Airborne lidar characterization of power plant plumes during the 1995 Southern Oxidants Study

One of the objectives of the 1995 Southern Oxidants Study was to assess the extent to which fossil fuel power plants contribute to high ozone episodes that often occur in the Nashville area during summer. Among other instruments, the National Oceanic and Atmospheric Administration airborne ozone and aerosol lidar was used to investigate power plant plumes in the vicinity of Nashville, Tennessee. Owing to its ability to characterize the two‐dimensional structure of ozone and aerosols below the aircraft, the airborne lidar is well suited to document the evolution of the size and shape of a power plant plume as well as its impact on ozone concentration levels as the plume is advected downwind. We report on two case studies of the Cumberland power plant plume that were conducted on July 7 and 19, 1995. The meteorological conditions on these 2 days were distinctly different and had a significant impact on the plume characteristics. On July 7, the Cumberland plume was shaped symmetrically and confined to the boundary layer, while on July 19 the plume had an irregular shape and showed two cores, one above and the other within the boundary layer.
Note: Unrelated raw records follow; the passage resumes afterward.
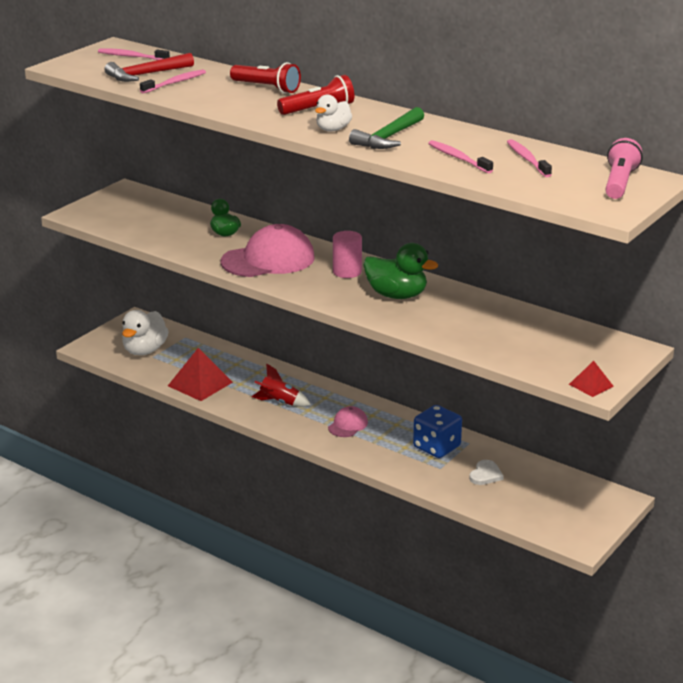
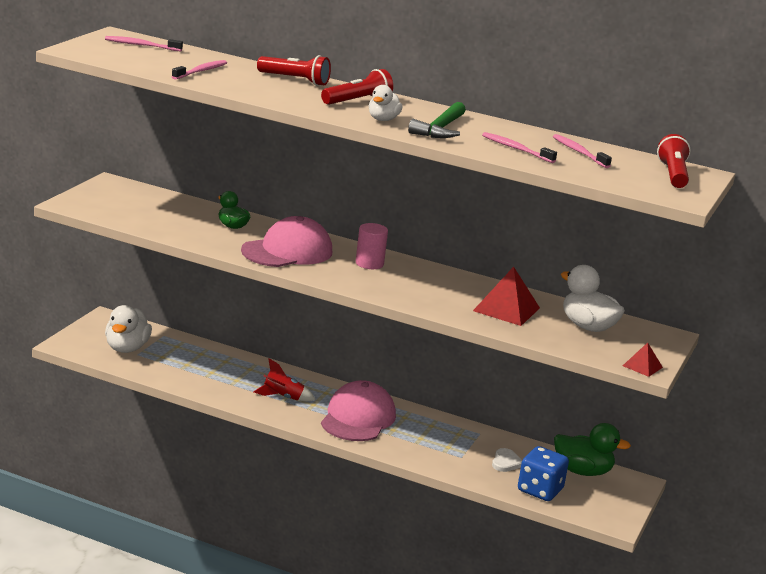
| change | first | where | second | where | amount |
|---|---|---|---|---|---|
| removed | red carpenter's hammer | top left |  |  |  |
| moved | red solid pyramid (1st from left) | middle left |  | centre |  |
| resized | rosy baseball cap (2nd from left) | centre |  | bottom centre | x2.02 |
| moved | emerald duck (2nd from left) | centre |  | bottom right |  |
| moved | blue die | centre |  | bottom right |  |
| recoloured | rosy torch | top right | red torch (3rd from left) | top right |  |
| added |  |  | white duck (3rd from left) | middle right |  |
Close to the Cumberland power plant, we found that ozone in the plume was destroyed at a rate of 5 to 8 ppbv h−1 due to titration at high NO levels. Farther downwind, where plume NOx reacts with ozone precursor gases to form ozone, we measured plume‐averaged ozone production rates of 1.5 to 4 ppbv h−1. The results of these two case studies are compared to aircraft in situ measurements of the same power plant plume.